Friday I took a riding lesson on Toad and I was very distracted, tired and extra clumsy for some reason. I was a little hesitant to ride her for a full lesson when I wasn't feeling very on my game, but I put on my security-blanket eventing vest and did anyway because it would make my confidence worse if I didn't ride her in my lesson. As it was she did very well. Ok, she didn't want to go when I asked her and I had to carry a whip with me while riding otherwise she'd just stand there stubbornly, but that's just a typical, young green horse thing to do. But I'm not used to riding with a dressage whip so I was thinking a lot about where I was holding and keeping the hand it was in steady. I was also thinking a lot about trying to keep my new and improved posture (which was a little confusing for me because I felt like my center of gravity was different). Add that to my brain being tired and not very competent and well ... you get the picture.

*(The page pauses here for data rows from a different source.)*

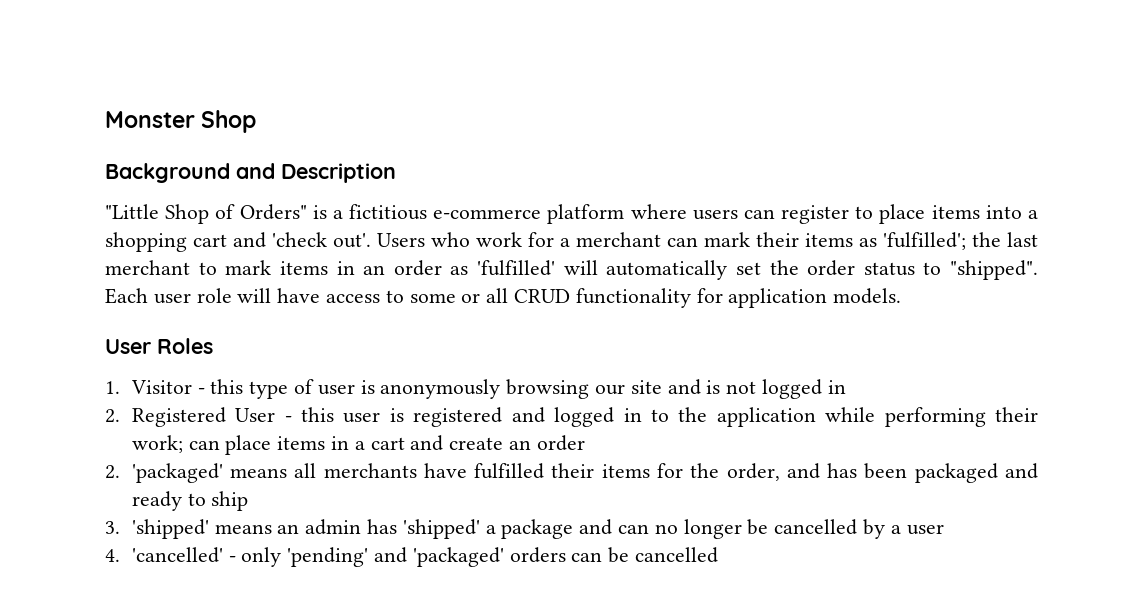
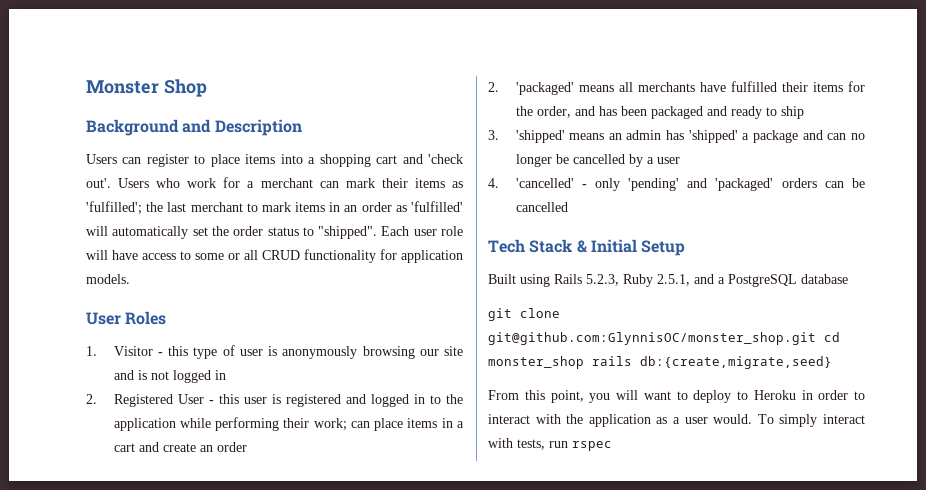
[105,204,738,224] "Little Shop of Orders" is a fictitious e-commerce platform where users -> [86,154,117,164] Users
(718, 555) none -> [488,239,686,256] [488,274,848,287] [488,308,560,321] [488,332,840,345] [488,356,832,369] [488,390,865,403] [488,414,865,427] [488,438,612,451] // Tech Stack & Initial Setup // Built using Rails 5.2.3, Ruby 2.5.1, and a PostgreSQL database // git clone git@github.com:GlynnisOC/monster_shop.git cd monster_shop rails db:{create,migrate,seed} // From this point, you will want to deploy to Heroku in order to interact with the application as a user would. To simply interact with tests, run rspec

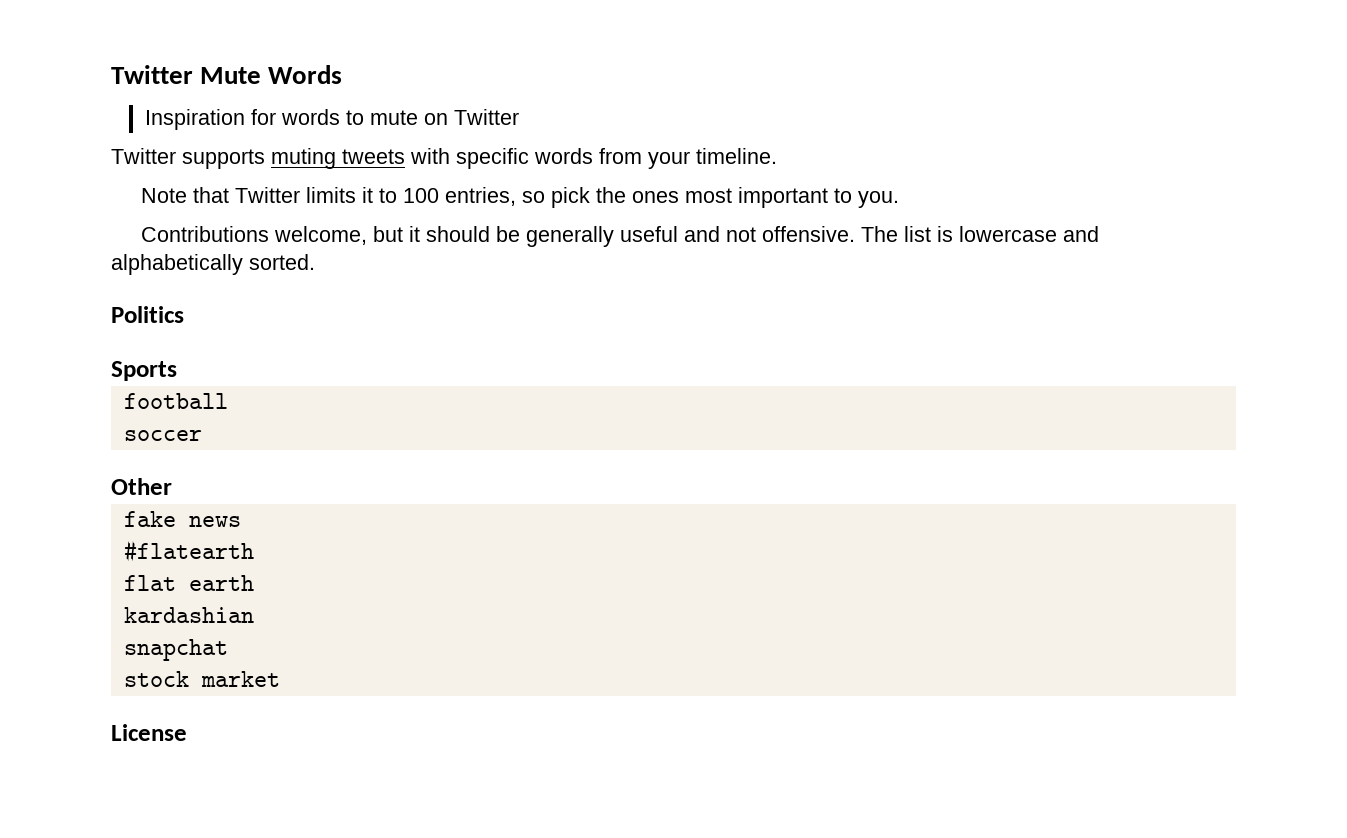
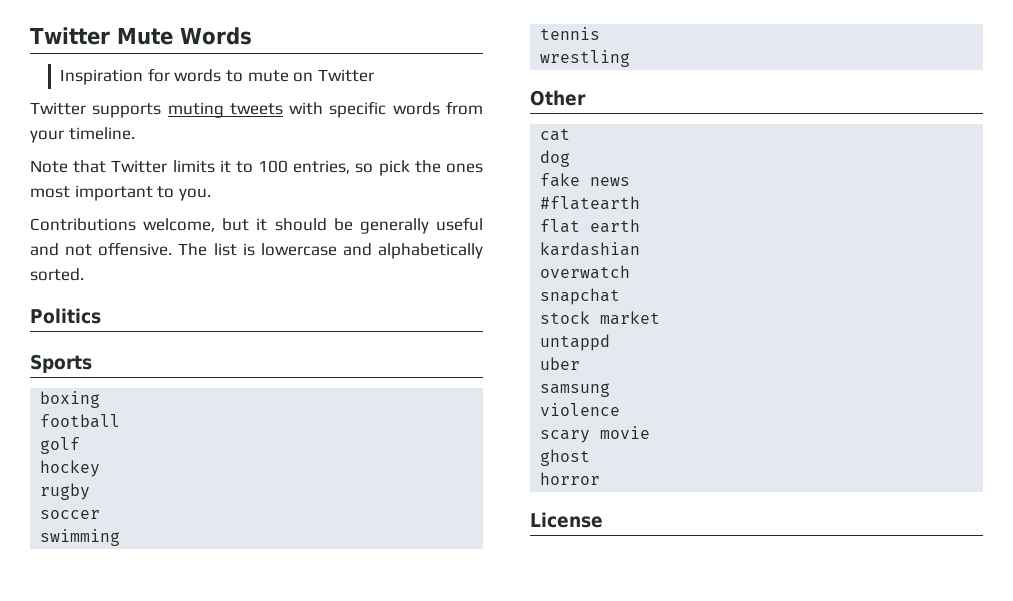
(177, 371) none -> [40,391,101,408] // boxing
[123,430,202,441] soccer -> [40,437,81,454] [40,460,101,477] [40,483,91,500] [40,510,101,519] [40,529,121,546] [540,27,601,40] [540,50,631,67] golf // hockey // rugby // soccer // swimming // tennis // wrestling
(172, 486) none -> [540,128,571,141] [540,150,571,167] // cat // dog
(254, 615) none -> [540,265,631,279] // overwatch
(280, 679) none -> [540,334,611,351] [540,357,581,370] [540,383,611,397] [540,403,621,416] [540,426,651,443] [540,449,591,466] [540,472,601,485] // untappd // uber // samsung // violence // scary movie // ghost // horror

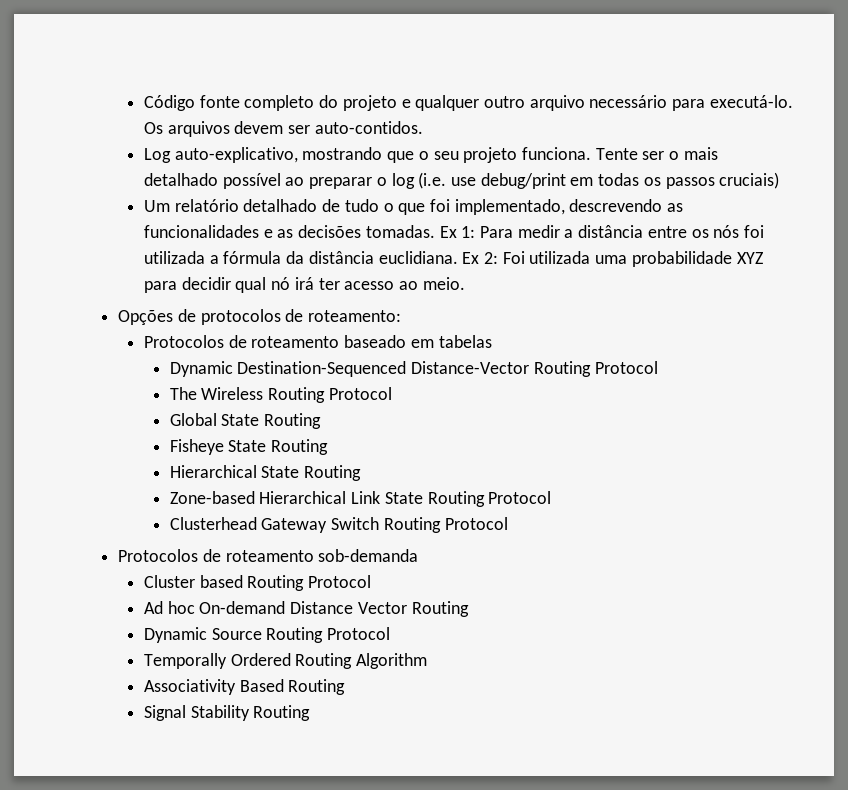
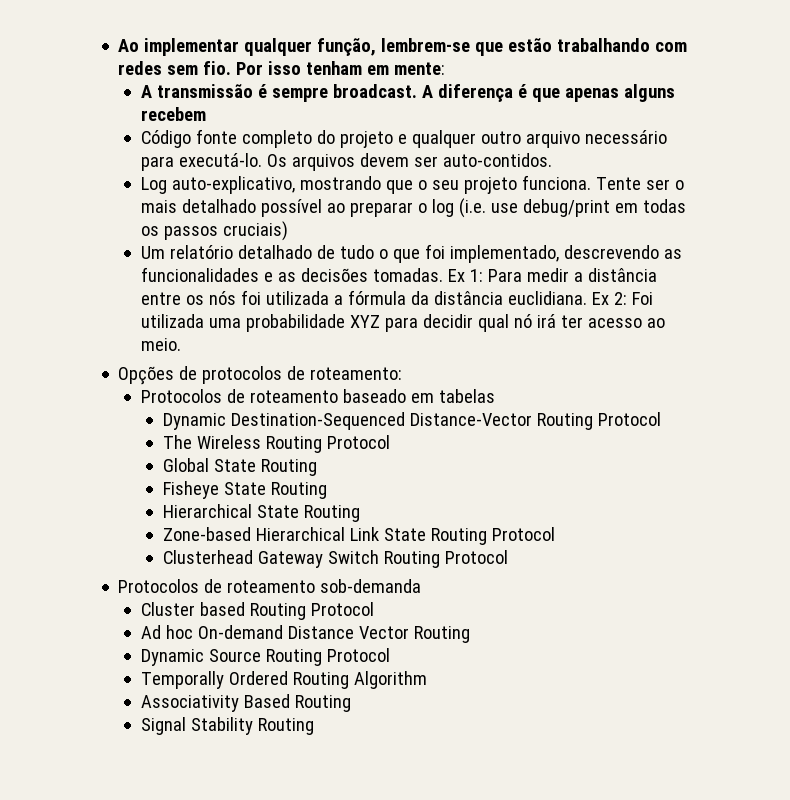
(143, 103) none -> [118,38,688,56] [118,61,446,75] [140,84,675,102] [140,107,206,121] Ao implementar qualquer função, lembrem-se que estão trabalhando com redes sem fio. Por isso tenham em mente: // A transmissão é sempre broadcast. A diferença é que apenas alguns recebem //

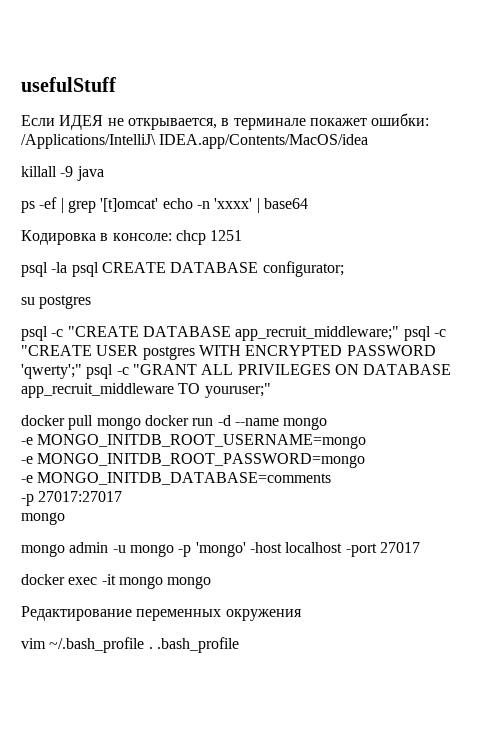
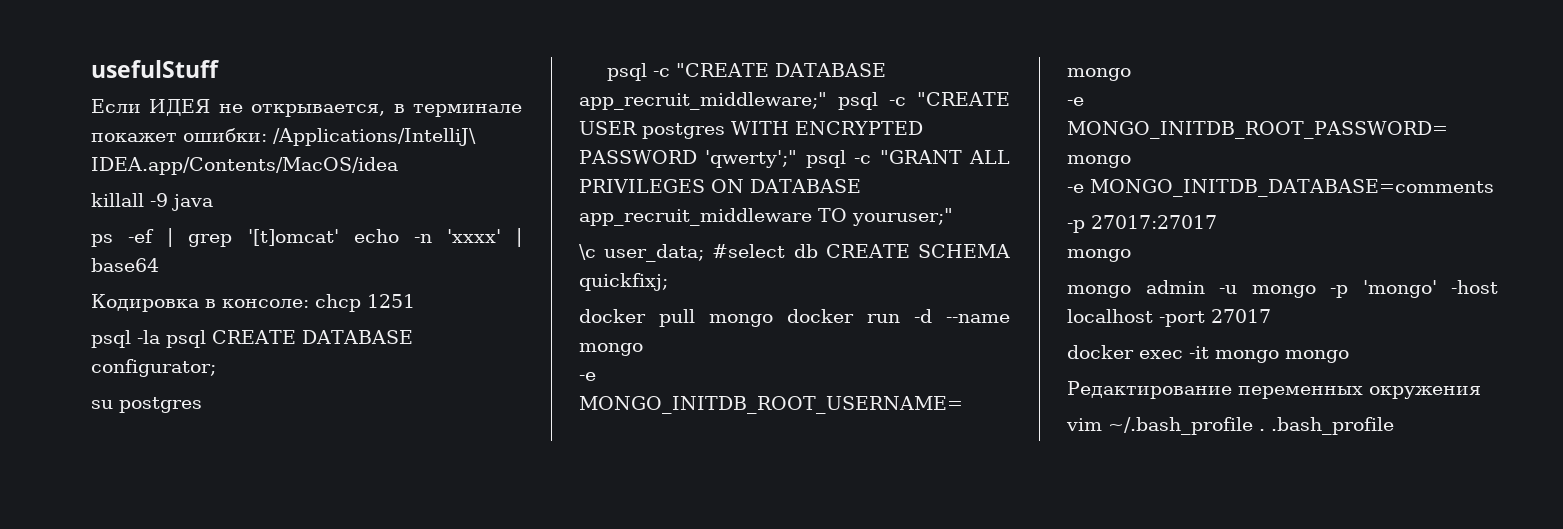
(271, 390) none -> [579,244,1010,262] [579,273,668,291] // \c user_data; #select db CREATE SCHEMA quickfixj;

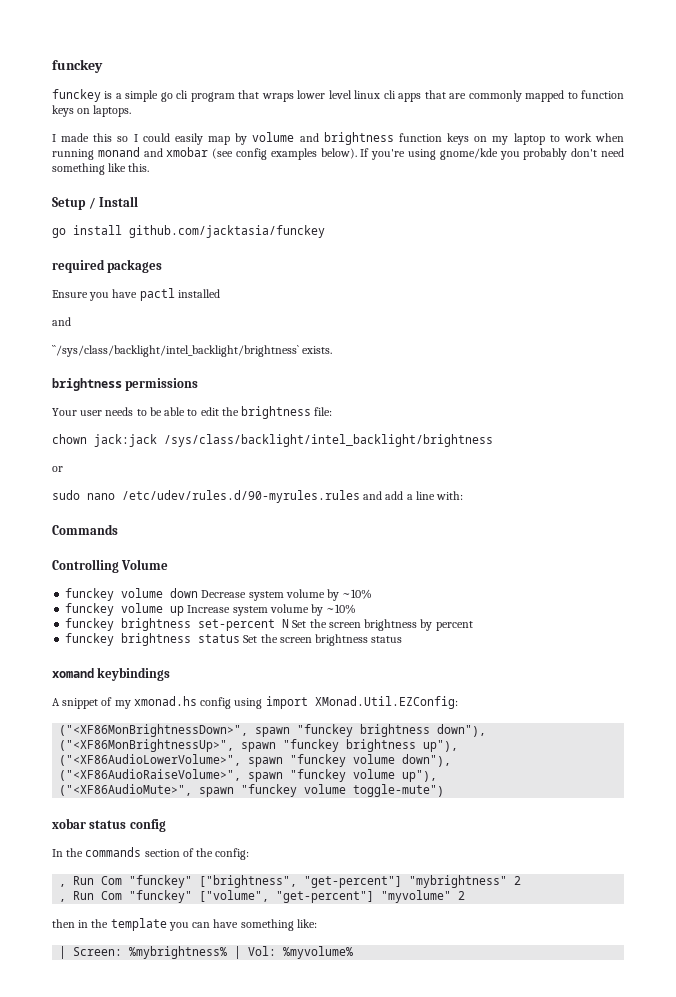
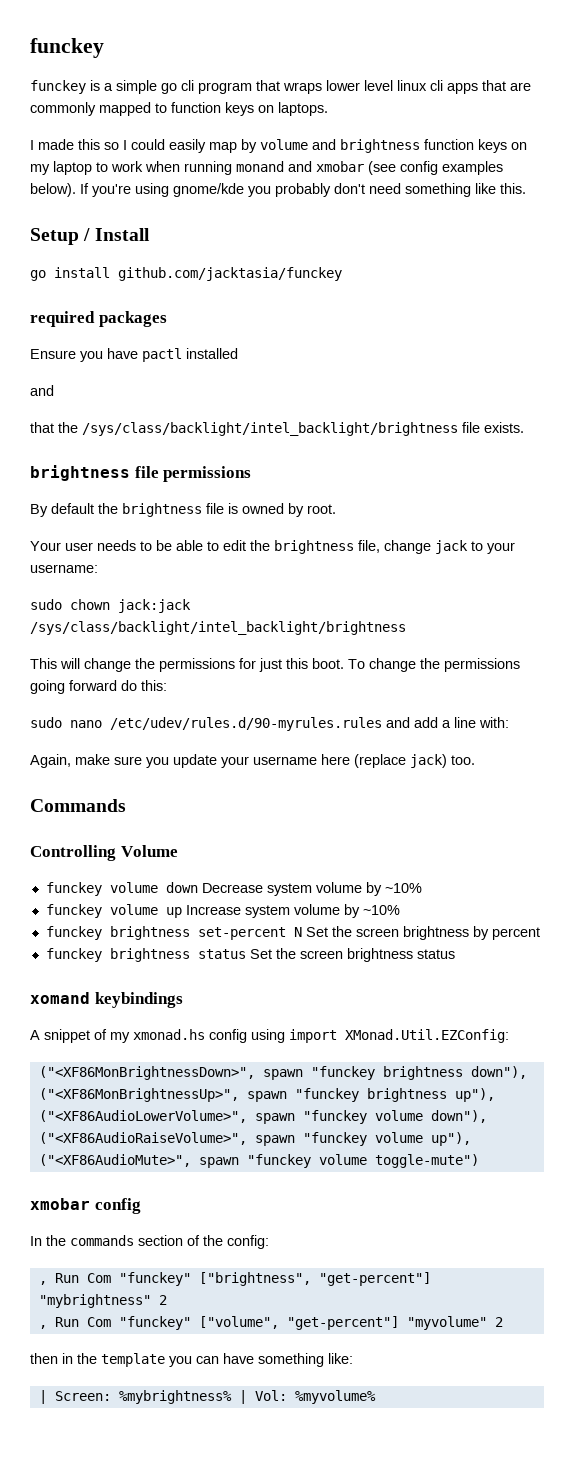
[52,345,299,357] ``/sys/class/backlight/intel_backlight/brightness` -> [30,422,480,436] that the /sys/class/backlight/intel_backlight/brightness file
[125,378,199,391] permissions -> [134,466,252,482] [30,503,336,517] file permissions // By default the brightness file is owned by root.
[314,407,333,416] [52,434,493,447] [52,466,63,472] file: // chown jack:jack /sys/class/backlight/intel_backlight/brightness // or -> [358,540,515,554] [30,564,98,573] [30,599,191,613] [30,621,406,635] [30,658,520,672] [30,680,167,694] file, change jack to your username: // sudo chown jack:jack /sys/class/backlight/intel_backlight/brightness // This will change the permissions for just this boot. To change the permissions going forward do this:
(464, 495) none -> [30,754,475,768] // Again, make sure you update your username here (replace jack) too.
[52,818,127,829] xobar status -> [30,1198,90,1210] xmobar

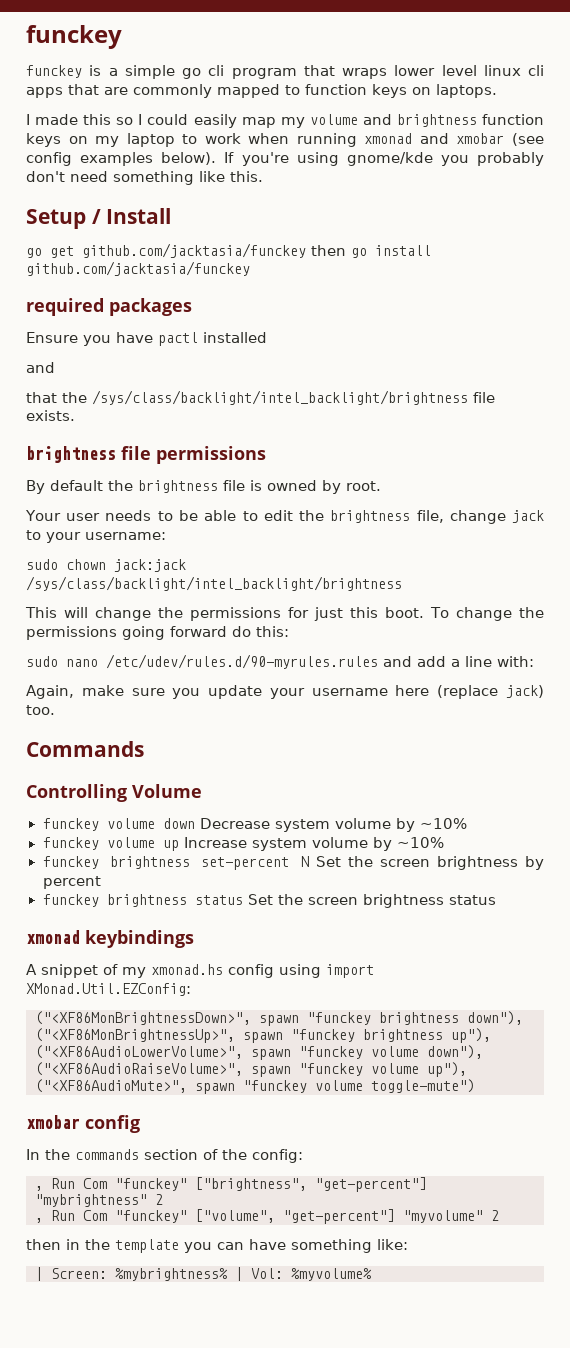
[241,139,257,153] by -> [280,117,305,128] my
[236,161,284,172] monand -> [364,133,413,144] xmonad
(46, 275) none -> [50,243,367,258] get github.com/jacktasia/funckey then go
[30,992,90,1004] xomand -> [26,930,80,944] xmonad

So, we were going along really well and Toad was doing a nice, steady trot and I was having trouble with my foot slipping in my right stirrup but I was worrying more about the whip in my left hand (our last ride a couple days before I accidentally let the whip swing to the left while we were walking and Toad started to take off at a scooting gallop for a couple steps. I stopped her immediately just as Trainer K. yelled, "Drop your whip right now!" which I didn't have to do luckily because Toad calmed down immediately once I put the whip down on my lap). Anyway, I was about to go up during the post and my right foot slipped out of the stirrup which completely knocked me off balance because I was pushing my body up just as my body started to fall to the right so I literally started tipping off of Toad to the right, but my left knee locked onto her side like a vice grip and for a split second I kind of suspended off to the right, then was able to scoot myself back into the center on her back. Meanwhile I asked her to stop and she did. She very politely stopped and stood still until I got myself back together. In the midst of this Trainer K. yelled, "Wait - what are you doing?" to which I muttered - but I don't think she heard me - "Falling off!" Then I yelled back, "I lost my stirrup," and something about losing everything else like my balance. Then I started laughing at myself because it was such a dorky, clumsy thing to do. I was just so impressed that through my lurching around up on her back, Toad just politely stopped and stood there until I composed myself. She definitely took care of me there, whereas I think there are plenty of young, green horses who would've freaked about having someone flailing around on their back like that.
Meanwhile, I am watching Glee with my daughter and found out that one of her favorite songs (that I actually like) is a Lady Gaga song. I honestly never thought I would like a Lady Gaga song. I guess there is hope that I will be able to relate to my soon-to-be tween daughter as she gets older.